Every time I meet someone from another country I feel like I become twice as informed. Just having the slightest insight into another person’s thoughts from another place is probably the most interesting thing on the planet. That is definitely a shortcoming of the American lifestyle, but I’ll leave that rant for another post.

What’s keeping me from just doing it? Comfort and the feeling I’ll be giving up so much, in such a good spot, for a big mistake. It could be the biggest mistake or the greatest achievement of my life. The problem: I’m not good with risk. I’ve been calculated and conservative my entire life, but I can’t shake the feeling that I’m trading the security of mediocrity for the potential for a life worth living. Any advice?

Marriage

My marriage is rocky. I need to put in some work. We were married too early and been together too long. Sometimes I think that is both a lucky thing and simultaneously the worst thing.

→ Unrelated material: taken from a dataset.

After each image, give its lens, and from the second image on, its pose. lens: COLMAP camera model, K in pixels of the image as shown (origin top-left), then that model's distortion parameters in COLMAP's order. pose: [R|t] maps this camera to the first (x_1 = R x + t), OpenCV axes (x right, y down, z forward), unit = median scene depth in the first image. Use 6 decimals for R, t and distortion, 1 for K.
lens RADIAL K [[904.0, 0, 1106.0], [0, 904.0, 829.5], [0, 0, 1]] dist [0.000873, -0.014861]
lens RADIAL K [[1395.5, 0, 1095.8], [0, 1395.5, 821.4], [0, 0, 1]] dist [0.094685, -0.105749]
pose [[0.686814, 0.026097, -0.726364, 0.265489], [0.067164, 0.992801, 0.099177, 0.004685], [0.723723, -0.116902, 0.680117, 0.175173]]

To make things worse: I met a Brazilian woman while I was out of town at dinner the other night. She is 30, interesting, educated, had an amazing accent, eccentric, and was of course beautiful. We hit it off really well, too well, and I developed a shameful crush for her – and she for me. Those elementary school feelings will quickly leave and luckily she is going back to Brazil and I will never see her again, but sometimes I feel like being married so young to a women I’ve known so long has lead to missed opportunities. That’s probably the voice of ignorance speaking, but I know it is partially true. Maybe that’s a blog for another time too.

My wife is great and almost any shortcomings in our relationship are my fault. My failure to accept her for her own personality, my failure to give her attention when needed, and my failure to not marry her if that was the case. I’ve thought about this many times and even if I wanted to I could never bring myself to leave her. It’s the Irish in me, I’ve been told, we will live with something and be unhappy forever if that’s what it takes.

The End

This is getting long and I haven’t even read over it to see if my stream of consciousness writing makes any sense what-so-ever. I feel a little better and if you have bothered to read this far I appreciate it.